## [PROBLEMS TO WORK ON]
**1)** In the opinion excerpt, who reviewed the English transcripts to make sure they were accurate in substance?
**2)** Copy word for word everything in the opinion excerpt from "Major Pernia testified" down to "pp. 176-78; 181.".

## [GIVEN TEXT]

St. Rec. Vol. 9 of 14, Trial Transcript, 7/28/10.
H at pp. 169-70, 172.
Id. at p. 173.
Major Pernia testified that the Spanish recordings were transcribed into English, and she reviewed the English transcripts to assure their substantive accuracy, although there were some insignificant grammatical errors. At trial, the jury was allowed to follow the English transcripts as the recorded Spanish interview was played in court.
Id. at pp. 173-175, 179-81.
H at pp. 176-78; 181.
Based on the testimony at the hearing and trial, the state court's factual findings are fully supported by the record. This court on habeas corpus review must accept as conclusive the state court's factual determination that Funes received his Miranda warnings and voluntarily waived his rights. The state courts' legal conclusion that Funes's statement was knowing, voluntarily and admissible is reasonably based upon these facts. Because Funes's statements were voluntary as a matter of fact and law, harmless error analysis is unnecessary.
I also note that Funes has not demonstrated that he has any right to a certified translator rather than relying on the officers (whom the courts found capable) to translate the interrogations. The United States Supreme Court has not recognized a constitutional right to a court-appointed interpreter even at trial. Nguyen v. Booker, 496 Fed.Appx. 502, 506 (6th Cir. 2012); United States v. Johnson, 248 F.3d 655, 663-64 (7th Cir. 2001) (noting lack of any direct Supreme Court precedent on this issue); see Perovich v. United States, 205 U.S. 86, 91 (1907) (whether to appoint an interpreter is largely a matter of trial court discretion). The need for an interpreter is derived from the need to assure that the defendant understands his other constitutional rights after arrest once the criminal process formally has begun. See Lopez Jaime v. California, No. 18-3804, 2019 WL 8017732, at *6 (C.D. Cal. Oct. 25, 2019); see also, Arum v. Miller, 331 F.Supp.2d 99, 111 (E.D.N.Y. 2004) (“. . . no federally protected right provides for the provision of an interpreter” at the time of arrest).
In this case, Funes was provided Spanish language assistance when he was read his Miranda warnings and questioned by sheriff s deputies. The record and factual findings of the state courts establish that the deputies accurately translated the Miranda warnings to Funes in Spanish, and Funes acknowledged his understanding. That is all that was required by the Constitution. “The translation of a suspect's Miranda rights need not be a perfect one, so long as the defendant understands that he does not need to speak to the police and that any statement he makes may be used against him.” United States v. Hernandez, 913 F.2d 1506, 1510 (10th Cir. 1990). The use of law enforcement officers to accomplish the Miranda translation does not diminish its validity. United States v. Rodriguez, No. 14-304, 2015 WL 431632, at *8 (W.D. Okl. Feb. 2, 2015) (citing United States v. Silva-Arzeta, 602 F.3d 1208, 1216 (10th Cir. 2010)). “[W]hile the use of a certified interpreter might be preferred, it is not required for there to be an effective waiver.” Id. at *8; see Silva-Arzeta, 602 F.3d at 1217 (while use of a certified interpreter during interrogation might improve the accuracy of evidence, a certified interpreter was not constitutionally required).

## [DATA SECTION]

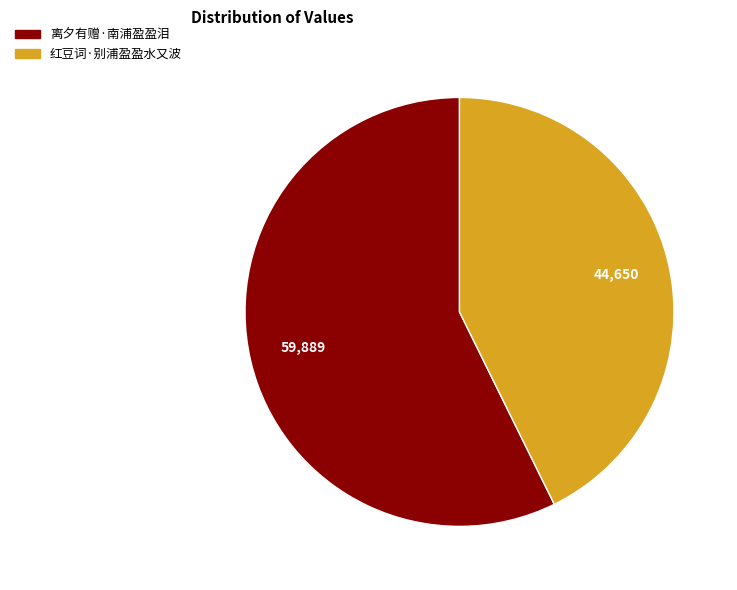

Rank the categories by value from lowest to highest.

红豆词·别浦盈盈水又波, 离夕有赠·南浦盈盈泪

## [ANSWERS]
**1)** Major Pernia

**2)**
Major Pernia testified that the Spanish recordings were transcribed into English, and she reviewed the English transcripts to assure their substantive accuracy, although there were some insignificant grammatical errors. At trial, the jury was allowed to follow the English transcripts as the recorded Spanish interview was played in court.
Id. at pp. 173-175, 179-81.
H at pp. 176-78; 181.